- _Activity_: Each line of the listing below that includes "information" should be reported.

* * * *

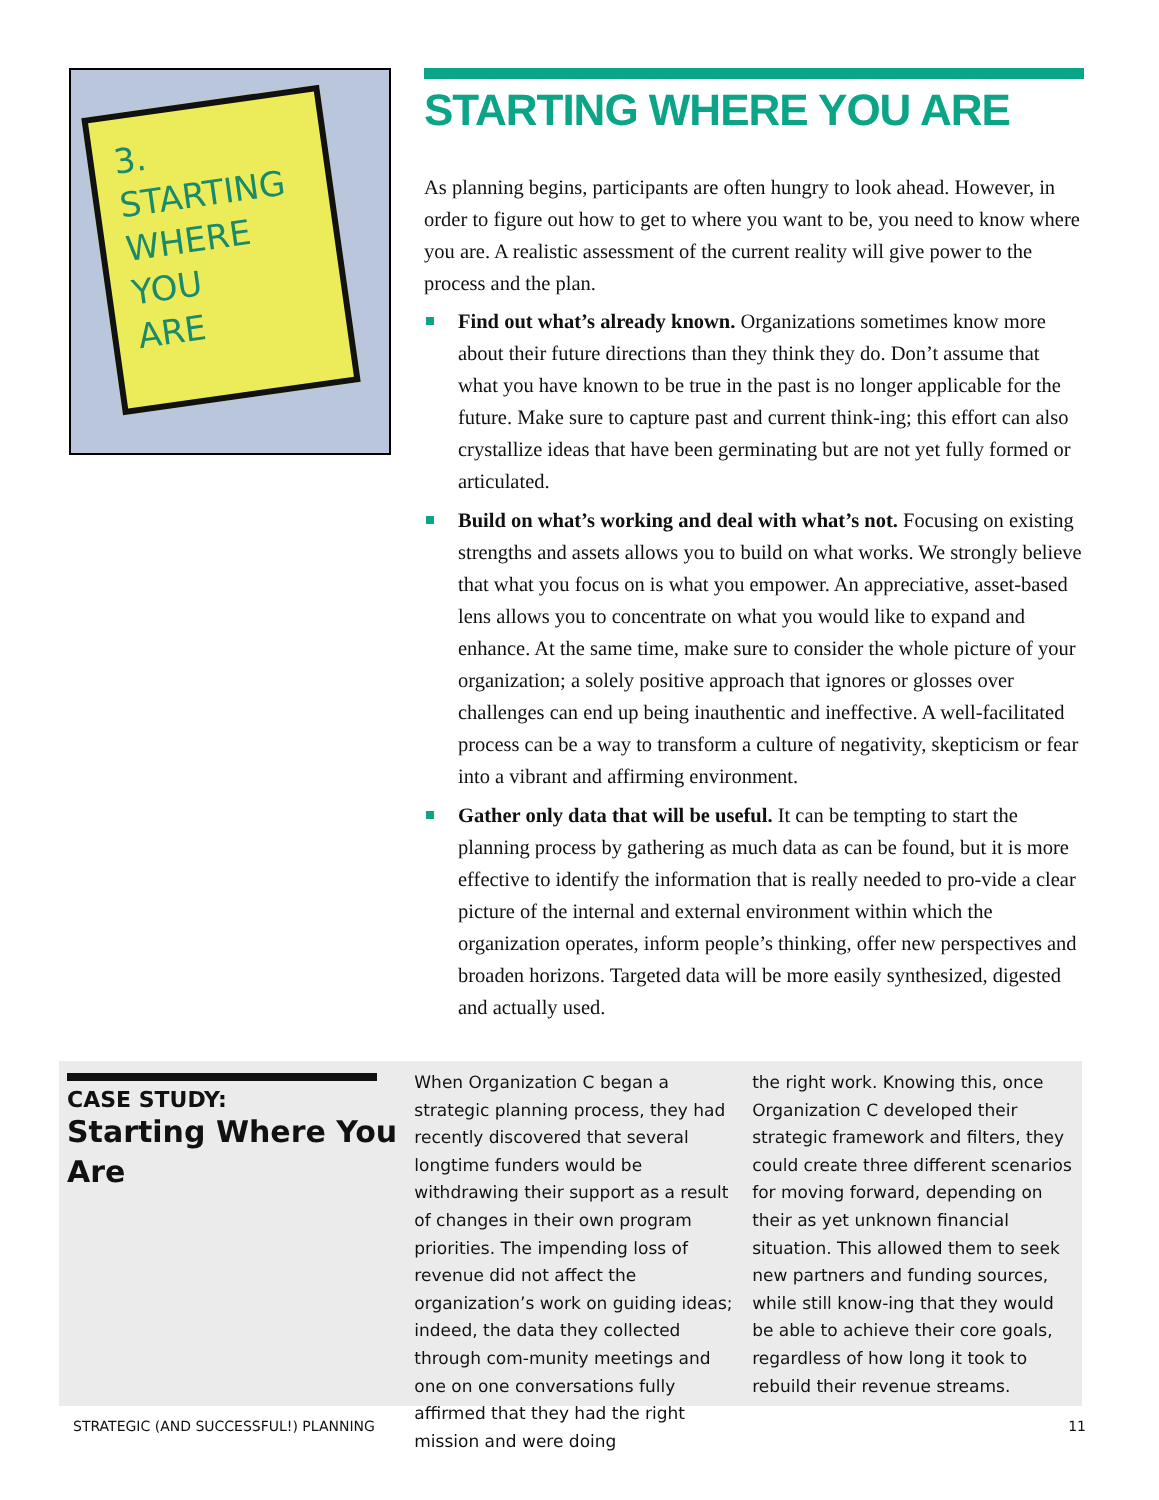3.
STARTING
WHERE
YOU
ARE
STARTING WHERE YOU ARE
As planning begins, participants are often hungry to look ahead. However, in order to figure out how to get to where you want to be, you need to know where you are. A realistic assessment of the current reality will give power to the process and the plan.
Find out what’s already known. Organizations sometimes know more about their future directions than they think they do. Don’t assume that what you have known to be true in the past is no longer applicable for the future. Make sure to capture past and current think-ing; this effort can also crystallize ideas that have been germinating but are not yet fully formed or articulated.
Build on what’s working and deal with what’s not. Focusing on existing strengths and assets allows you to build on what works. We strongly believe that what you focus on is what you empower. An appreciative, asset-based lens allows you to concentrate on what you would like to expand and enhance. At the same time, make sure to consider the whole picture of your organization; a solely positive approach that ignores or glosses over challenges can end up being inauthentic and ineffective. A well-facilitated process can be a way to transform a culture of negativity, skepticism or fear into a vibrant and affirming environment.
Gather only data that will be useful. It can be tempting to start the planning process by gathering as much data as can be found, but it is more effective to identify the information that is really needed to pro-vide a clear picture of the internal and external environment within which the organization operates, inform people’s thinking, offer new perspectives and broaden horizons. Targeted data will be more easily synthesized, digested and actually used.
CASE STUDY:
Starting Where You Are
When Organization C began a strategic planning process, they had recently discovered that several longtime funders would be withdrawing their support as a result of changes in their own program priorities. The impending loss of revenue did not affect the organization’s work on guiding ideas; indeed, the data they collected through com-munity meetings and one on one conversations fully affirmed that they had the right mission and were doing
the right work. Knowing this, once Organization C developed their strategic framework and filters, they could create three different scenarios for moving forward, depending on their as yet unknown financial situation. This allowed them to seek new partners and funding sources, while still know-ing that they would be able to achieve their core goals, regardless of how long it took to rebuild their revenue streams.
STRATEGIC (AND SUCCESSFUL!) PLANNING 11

* * * *

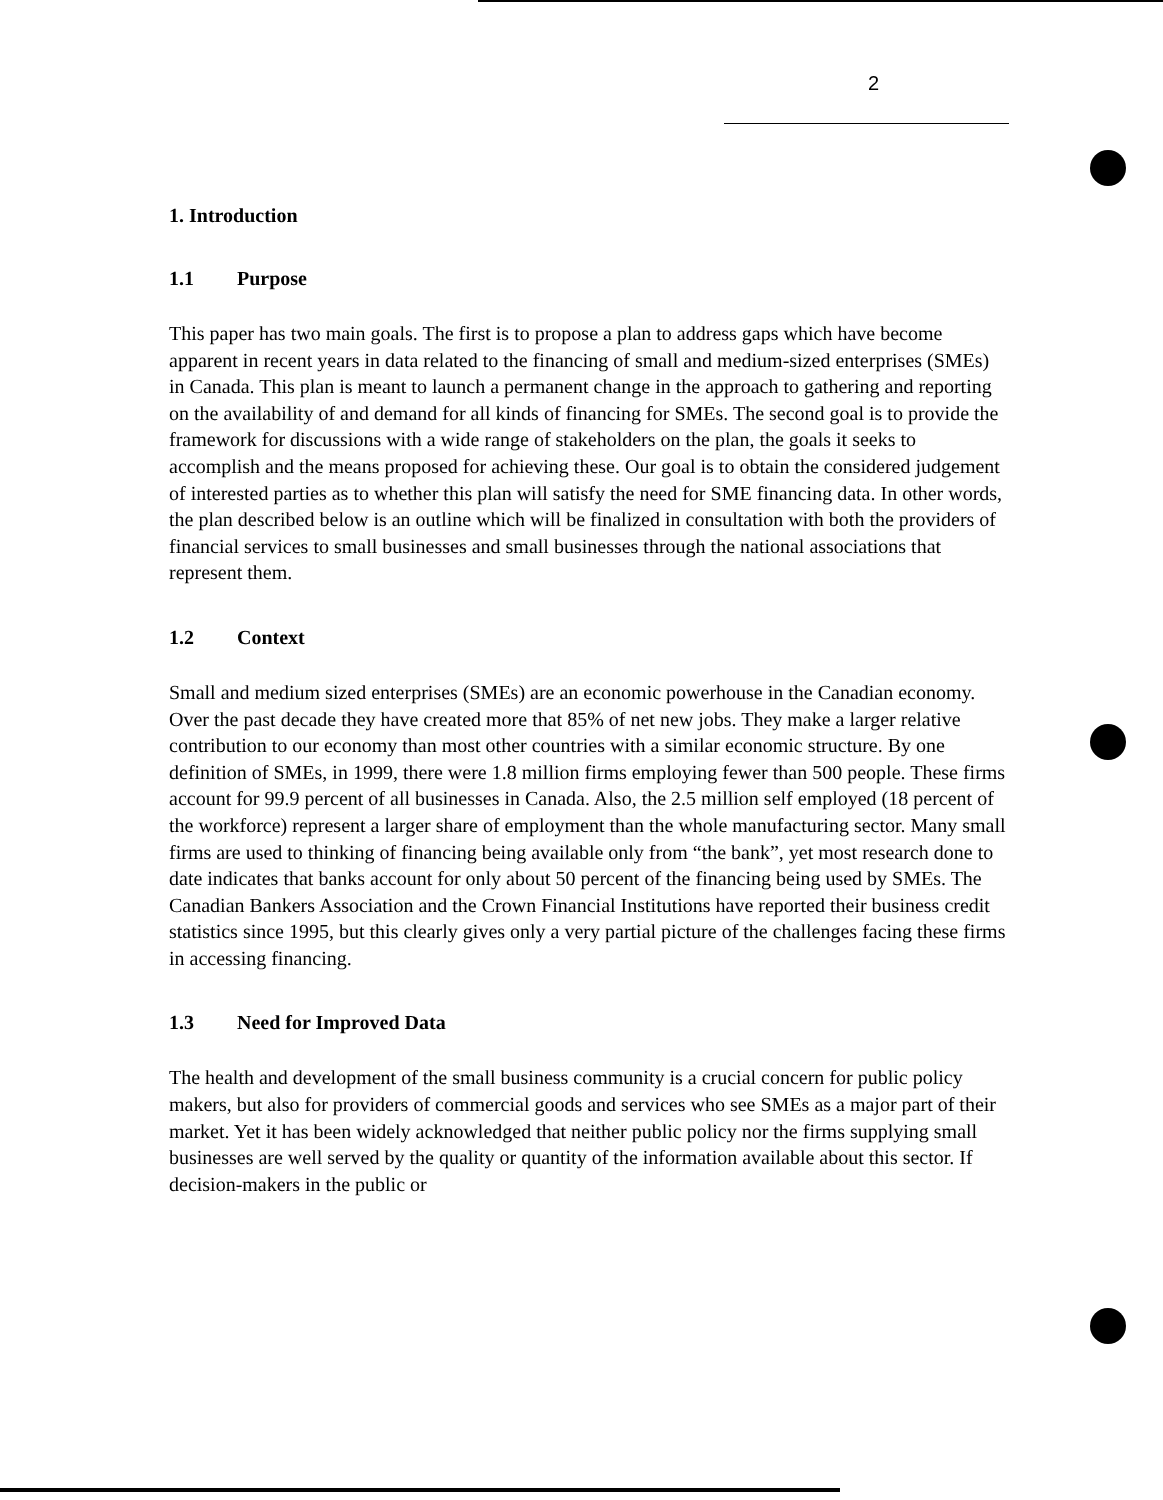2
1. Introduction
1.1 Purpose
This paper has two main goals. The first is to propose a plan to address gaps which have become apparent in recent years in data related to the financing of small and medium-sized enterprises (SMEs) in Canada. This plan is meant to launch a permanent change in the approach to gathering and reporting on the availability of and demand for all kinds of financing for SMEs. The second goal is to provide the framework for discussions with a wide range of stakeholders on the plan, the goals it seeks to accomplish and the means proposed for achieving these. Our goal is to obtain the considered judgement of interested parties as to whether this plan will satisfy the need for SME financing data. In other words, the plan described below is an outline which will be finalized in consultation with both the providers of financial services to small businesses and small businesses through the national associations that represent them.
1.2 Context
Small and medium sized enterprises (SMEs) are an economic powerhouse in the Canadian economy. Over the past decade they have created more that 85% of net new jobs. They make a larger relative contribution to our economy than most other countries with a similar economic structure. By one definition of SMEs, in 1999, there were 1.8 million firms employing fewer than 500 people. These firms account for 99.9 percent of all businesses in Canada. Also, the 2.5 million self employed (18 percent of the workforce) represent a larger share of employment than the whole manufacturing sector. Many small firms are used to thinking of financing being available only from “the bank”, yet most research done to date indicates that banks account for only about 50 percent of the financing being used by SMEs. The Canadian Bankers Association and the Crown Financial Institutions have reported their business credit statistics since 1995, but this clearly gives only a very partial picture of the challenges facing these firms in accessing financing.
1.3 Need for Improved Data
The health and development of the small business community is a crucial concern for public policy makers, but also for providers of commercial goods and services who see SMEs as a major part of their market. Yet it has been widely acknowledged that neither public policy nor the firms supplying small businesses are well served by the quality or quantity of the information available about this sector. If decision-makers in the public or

* * * *

- _Exercise solution_:
Gather only data that will be useful. It can be tempting to start the planning process by gathering as much data as can be found, but it is more effective to identify the information that is really needed to pro-vide a clear picture of the internal and external environment within which the organization operates, inform people’s thinking, offer new perspectives and broaden horizons. Targeted data will be more easily synthesized, digested and actually used.
The health and development of the small business community is a crucial concern for public policy makers, but also for providers of commercial goods and services who see SMEs as a major part of their market. Yet it has been widely acknowledged that neither public policy nor the firms supplying small businesses are well served by the quality or quantity of the information available about this sector. If decision-makers in the public or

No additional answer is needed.